Below is reported an example on how to encrypt and decrypt a string using the RSA algorithm. You can encrypt only small strings. The maximum size of encryption is given by the length of the public/private key - 88 bits. For instance, if we use a size of 2048 bit you can encrypt string with a maximum size of 1960 bit (245 characters). This limitation is related to the OpenSSL implementation for a security reason related to the nature of the RSA algorithm.

The normal application of a public key encryption algorithm is to store a key or a hash of the data you want to respectively encrypt or sign. A hash is typically 128-256 bits (the PHP sha1() function returns a 160 bit hash). An AES encryption key is 128 to 256 bits.
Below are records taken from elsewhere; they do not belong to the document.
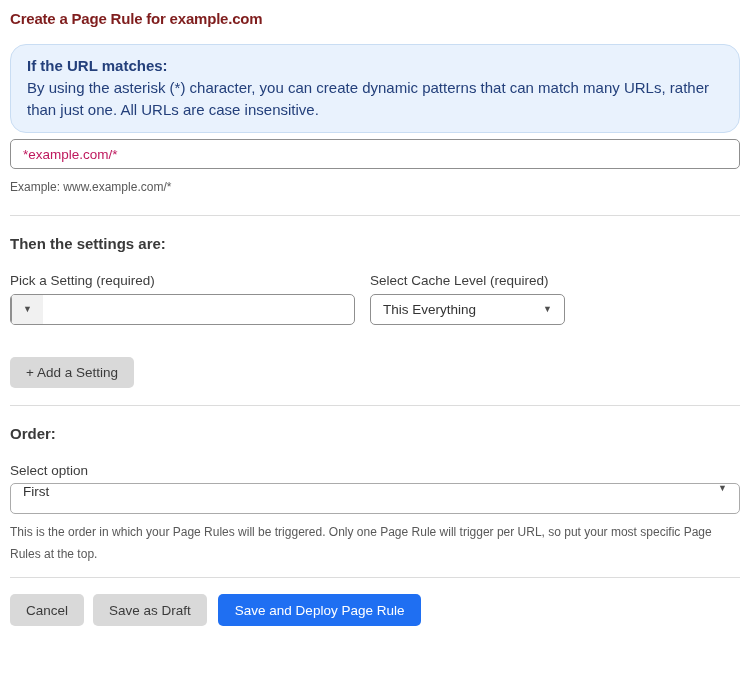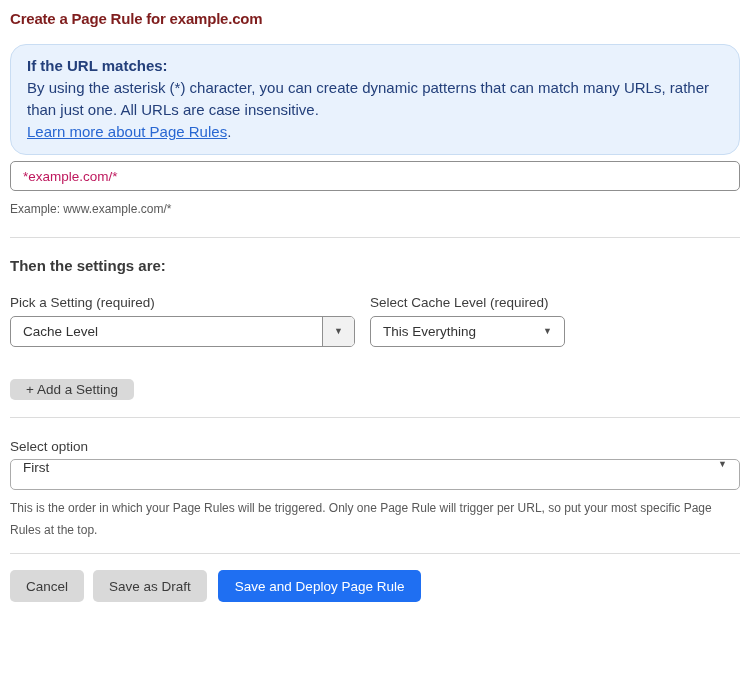--- a/index.html
+++ b/index.html
@@ -123,21 +123,21 @@
     border: none;
     background: #d9d9d9;
     color: #3b3b3b;
     border-radius: 5px;
     height: 31px;
     padding: 0 16px;
     font-size: 13.5px;
     font-family: "Liberation Sans", sans-serif;
     cursor: pointer;
   }
-  .add-setting { margin-top: 32px; height: 21px; }
+  .add-setting { margin-top: 32px; height: 31px; }
 
   .order-heading { margin-top: 19px; }
   .order-select-label { margin-top: 21px; }
   .order-select {
     margin-top: 5px;
     width: 100%;
     height: 31px;
     border: 1px solid #ababab;
     border-radius: 5px;
     background: #fff;
@@ -173,55 +173,54 @@
 </head>
 <body>
 
 <div class="container">
 
   <h1 class="page-title">Create a Page Rule for example.com</h1>
 
   <div class="info-box">
     <div class="info-heading">If the URL matches:</div>
     <div class="info-body">By using the asterisk (*) character, you can create dynamic patterns that can match many URLs, rather than just one. All URLs are case insensitive.</div>
-    <div><a>Learn more about Page Rules</a><span>.</span></div>
   </div>
 
   <input class="text-input" type="text" value="*example.com/*" style="">
   <div class="helper-text">Example: www.example.com/*</div>
 
   <hr class="divider">
 
   <div class="section-heading">Then the settings are:</div>
 
   <div class="settings-row">
     <div class="settings-col-1">
       <label class="field-label">Pick a Setting (required)</label>
       <div class="dropdown">
-        <span class="dd-value">Cache Level</span>
         <span class="dd-caret-section">
             <span class="caret">▼</span>
           </span>
       </div>
     </div>
     <div class="settings-col-2">
       <label class="field-label">Select Cache Level (required)</label>
       <div class="dropdown simple">
         <span class="dd-value">This Everything</span>
         <span class="dd-caret-inline">
             <span class="caret">▼</span>
           </span>
       </div>
     </div>
   </div>
 
   <button class="gray-button add-setting">+ Add a Setting</button>
 
   <hr class="divider">
 
+  <div class="section-heading order-heading">Order:</div>
 
   <label class="field-label order-select-label">Select option</label>
   <div class="order-select">
     <span>First</span>
     <span class="caret">▼</span>
   </div>
   <div class="helper-text">This is the order in which your Page Rules will be triggered. Only one Page Rule will trigger per URL, so put your most specific Page Rules at the top.</div>
 
   <hr class="divider footer-divider">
So either of those will comfortably fit inside a single RSA encryption.

 1
 2
 3
 4
 5
 6
 7
 8
 9
10
11
12
13
14
15
16
17
18
19
20
21
use Zend\Crypt\PublicKey\Rsa;

$rsa = Rsa::factory(array(
    'public_key'    => 'public_key.pub',
    'private_key'   => 'private_key.pem',
    'pass_phrase'   => 'test',
    'binary_output' => false
));

$text = 'This is the message to encrypt';

$encrypt = $rsa->encrypt($text);
printf("Encrypted message:\n%s\n", $encrypt);

$decrypt = $rsa->decrypt($encrypt);

if ($text !== $decrypt) {
    echo "ERROR\n";
} else {
    echo "Encryption and decryption performed successfully!\n";
}

Generate a digital signature of a file

Below is reported an example of how to generate a digital signature of a file.

 1
 2
 3
 4
 5
 6
 7
 8
 9
10
11
12
13
14
15
16
17
18
19
20
use Zend\Crypt\PublicKey\Rsa;

$rsa = Rsa::factory(array(
    'private_key'   => 'path/to/private_key',
    'pass_phrase'   => 'passphrase of the private key',
    'binary_output' => false
));

$file = file_get_contents('path/file/to/sign');

$signature = $rsa->sign($file, $rsa->getOptions()->getPrivateKey());
$verify    = $rsa->verify($file, $signature, $rsa->getOptions()->getPublicKey());

if ($verify) {
    echo "The signature is OK\n";
    file_put_contents($filename . '.sig', $signature);
    echo "Signature save in $filename.sig\n";
} else {
     echo "The signature is not valid!\n";
}

In this example we used the Base64 format to encode the digital signature of the file (binary_output is false).

Note

The implementation of Zend\Crypt\PublicKey\Rsa algorithm uses the OpenSSL extension of PHP.